In his first budget request since being appointed Washington's prisons chief in February 2005, Clarke is asking legislative budget writers for an additional $26 million over the next two years. The money would be used for intake evaluations, treatment and classes, among other efforts.
"Harold Clarke is actually a blessing," Zengage said. "He really does believe in supporting people's rehabilitation. That's critical."
Nora Callahan is executive director of The November Coalition, a group that's pressing for lighter sentences for drug offenders. Her brother is serving more than 20 years in federal prison.
"We've been focusing on just punishment," she said. "It's only when we see community involvement with prisons — they're not separate — that we'll see the results society expects and needs."

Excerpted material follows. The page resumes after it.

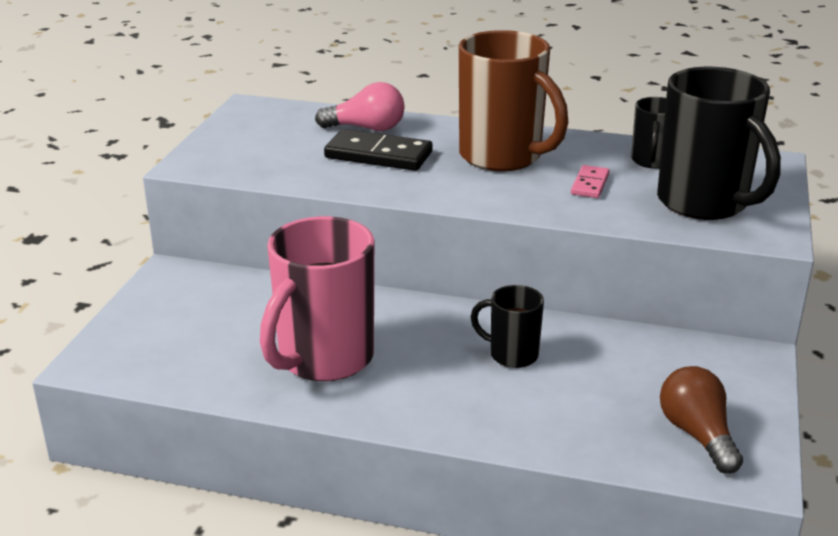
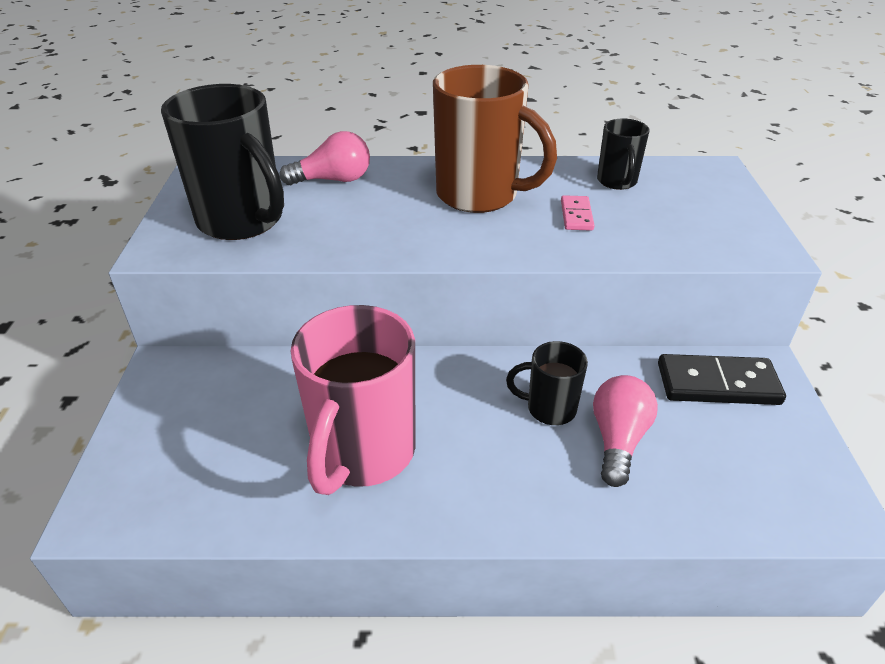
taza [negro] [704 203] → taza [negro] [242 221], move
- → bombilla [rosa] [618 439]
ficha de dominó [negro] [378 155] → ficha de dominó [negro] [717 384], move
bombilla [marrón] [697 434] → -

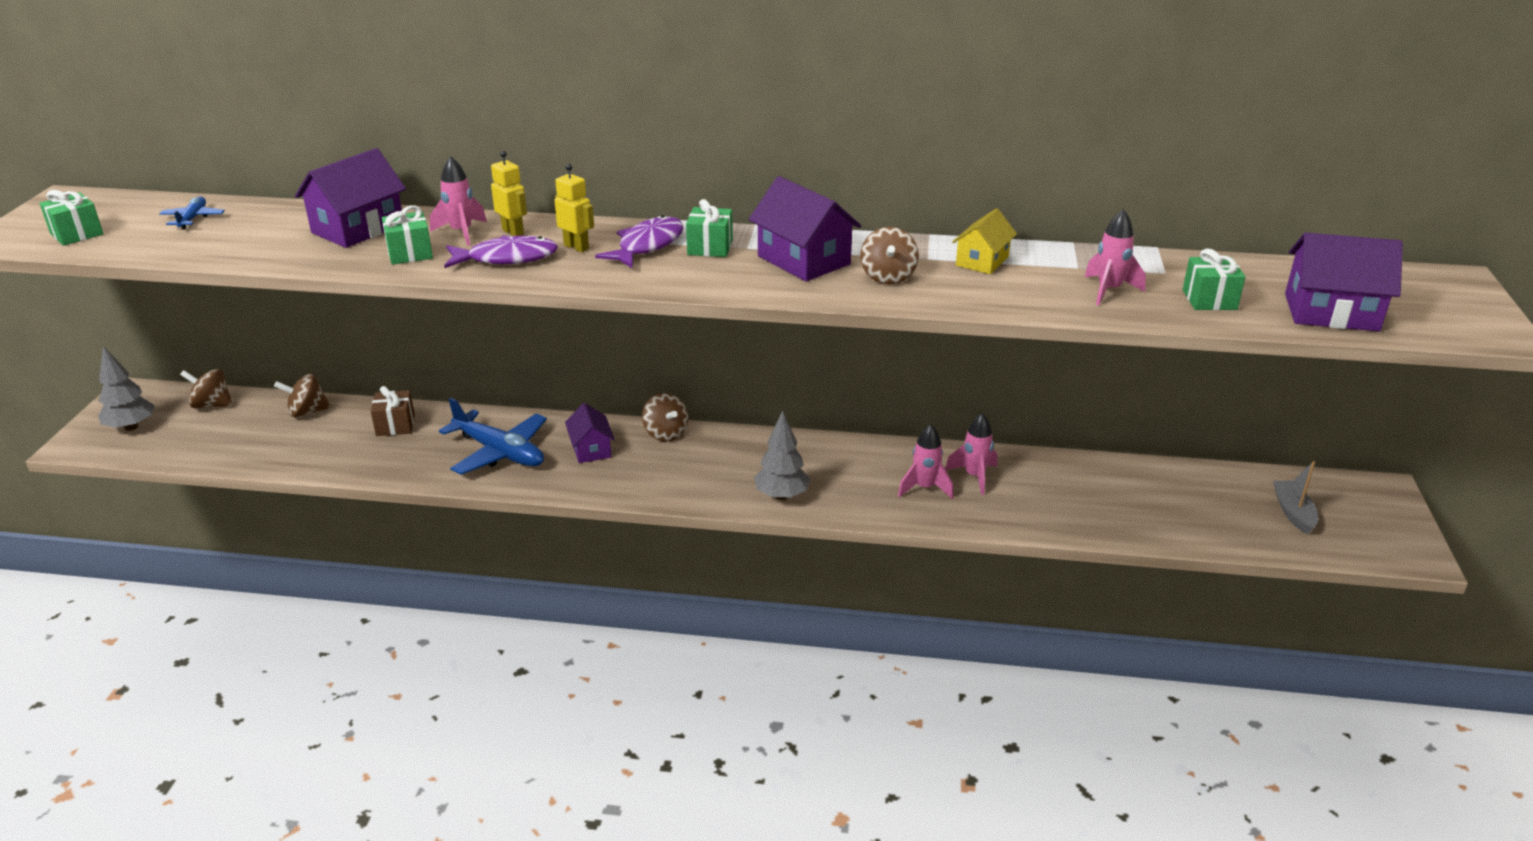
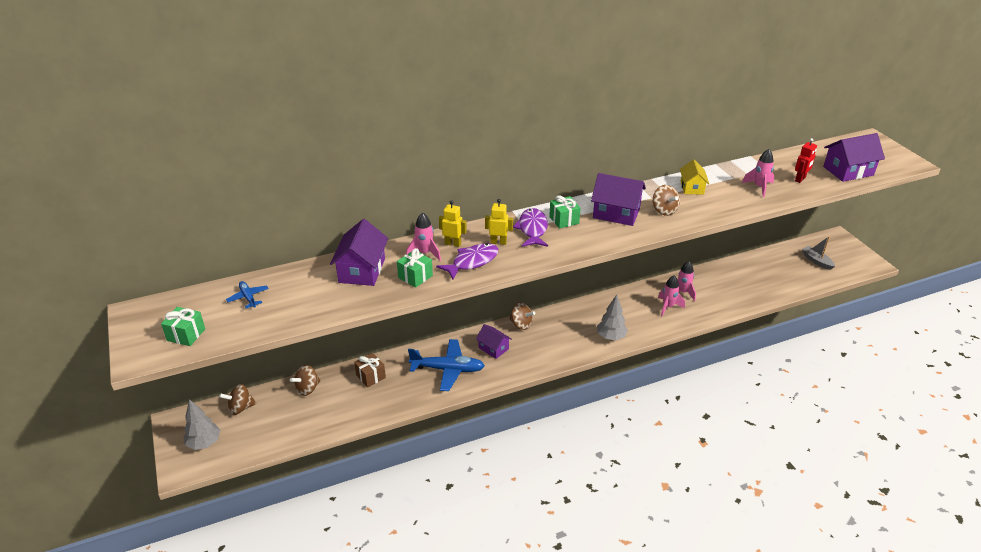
regalo [verde] [1209 300] → robot [rojo] [800 179]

She's suggested tax breaks to encourage employers to hire and train work-release inmates, and says the state needs to separate and treat mentally ill inmates.
"How are you going to rehabilitate insane people?" she said. "We're using our prisons as drop-off places for mentally sick people. It's not working and it's wrong."
Clarke said the statistics from incoming prisoners provide a clear direction for reforms. Nearly three-quarters of male prisoners test below a ninth-grade education level. More than half have drug or alcohol problems. And 70 percent are unemployed.
After serving 20 years in prison for murder, Willie Robinson was paroled in 2003. He left Pine Lodge Pre-Release with a $100 check and some legal papers. He found work at a lumber mill and now builds custom cabinets.
He doubts reforms like those Clarke has proposed will do much to change things or that inmates will buy into any counseling and educational system offered by jailers.
"This is something that comes up every five to seven years on their part," he said of corrections officials. "Nothing's going to happen."